### BRIEF
Reproduce every line of the entries below word for word, keeping the original spelling, punctuation and line breaks.

### GIVEN DATA
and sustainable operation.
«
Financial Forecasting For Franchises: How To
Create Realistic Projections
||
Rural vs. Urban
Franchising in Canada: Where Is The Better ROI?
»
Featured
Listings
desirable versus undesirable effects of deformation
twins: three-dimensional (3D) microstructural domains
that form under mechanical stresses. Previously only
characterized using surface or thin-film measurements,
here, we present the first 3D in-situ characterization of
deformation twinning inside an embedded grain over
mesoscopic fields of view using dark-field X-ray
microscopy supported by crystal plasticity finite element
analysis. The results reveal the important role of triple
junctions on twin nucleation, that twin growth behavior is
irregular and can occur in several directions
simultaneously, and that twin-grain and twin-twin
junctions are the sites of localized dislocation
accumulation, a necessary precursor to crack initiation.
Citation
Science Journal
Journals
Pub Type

### WRITTEN ANSWER
and sustainable operation.
«
Financial Forecasting For Franchises: How To
Create Realistic Projections
||
Rural vs. Urban
Franchising in Canada: Where Is The Better ROI?
»
Featured
Listings
desirable versus undesirable effects of deformation
twins: three-dimensional (3D) microstructural domains
that form under mechanical stresses. Previously only
characterized using surface or thin-film measurements,
here, we present the first 3D in-situ characterization of
deformation twinning inside an embedded grain over
mesoscopic fields of view using dark-field X-ray
microscopy supported by crystal plasticity finite element
analysis. The results reveal the important role of triple
junctions on twin nucleation, that twin growth behavior is
irregular and can occur in several directions
simultaneously, and that twin-grain and twin-twin
junctions are the sites of localized dislocation
accumulation, a necessary precursor to crack initiation.
Citation
Science Journal
Journals
Pub Type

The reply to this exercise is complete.